Records shown:
────────

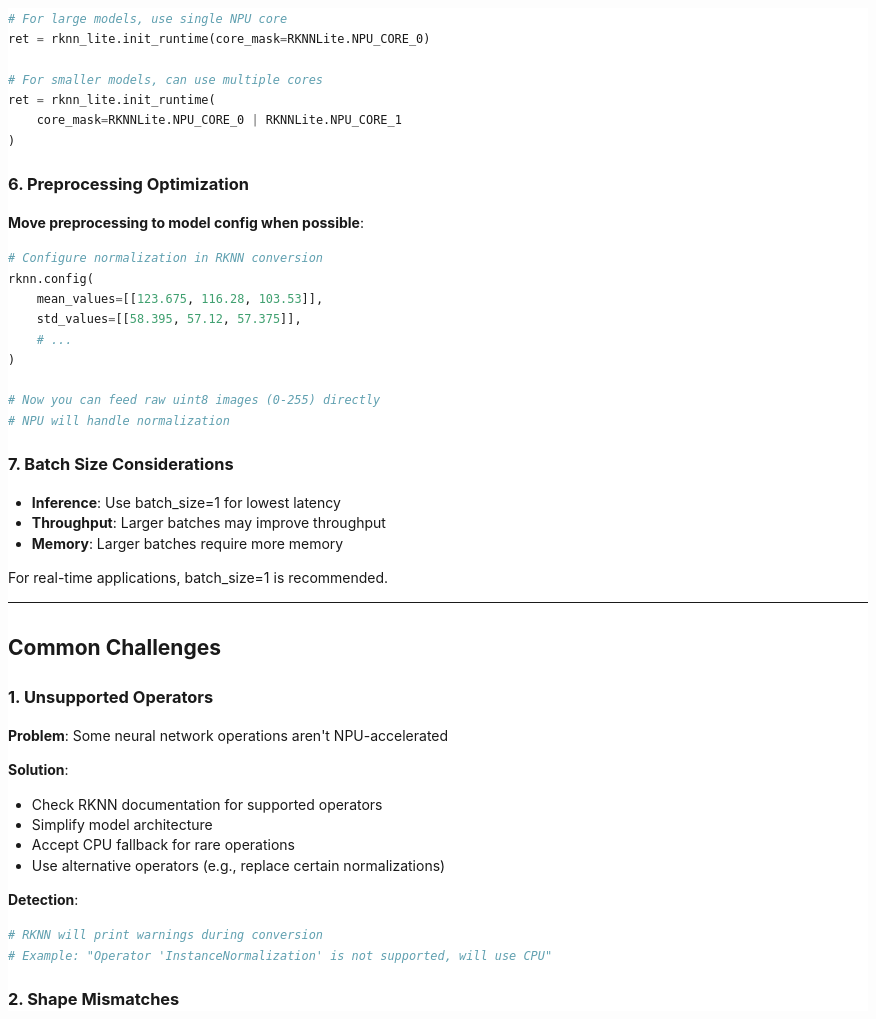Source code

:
 ```python
# For large models, use single NPU core
ret = rknn_lite.init_runtime(core_mask=RKNNLite.NPU_CORE_0)

# For smaller models, can use multiple cores
ret = rknn_lite.init_runtime(
    core_mask=RKNNLite.NPU_CORE_0 | RKNNLite.NPU_CORE_1
)
```

### 6. Preprocessing Optimization

**Move preprocessing to model config when possible**:

```python
# Configure normalization in RKNN conversion
rknn.config(
    mean_values=[[123.675, 116.28, 103.53]],
    std_values=[[58.395, 57.12, 57.375]],
    # ...
)

# Now you can feed raw uint8 images (0-255) directly
# NPU will handle normalization
```

### 7. Batch Size Considerations

- **Inference**: Use batch_size=1 for lowest latency
- **Throughput**: Larger batches may improve throughput
- **Memory**: Larger batches require more memory

For real-time applications, batch_size=1 is recommended.

---

## Common Challenges

### 1. Unsupported Operators

**Problem**: Some neural network operations aren't NPU-accelerated

**Solution**:
- Check RKNN documentation for supported operators
- Simplify model architecture
- Accept CPU fallback for rare operations
- Use alternative operators (e.g., replace certain normalizations)

**Detection**:
```python
# RKNN will print warnings during conversion
# Example: "Operator 'InstanceNormalization' is not supported, will use CPU"
```

### 2. Shape Mismatches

────────

Action item: What are the lines above, starting at the one with "- **Throughput**: Larger" and ending at the one with "- Simplify model architecture"? Give them again exactly, and only them.

Result of the task:
- **Throughput**: Larger batches may improve throughput
- **Memory**: Larger batches require more memory

For real-time applications, batch_size=1 is recommended.

---

## Common Challenges

### 1. Unsupported Operators

**Problem**: Some neural network operations aren't NPU-accelerated

**Solution**:
- Check RKNN documentation for supported operators
- Simplify model architecture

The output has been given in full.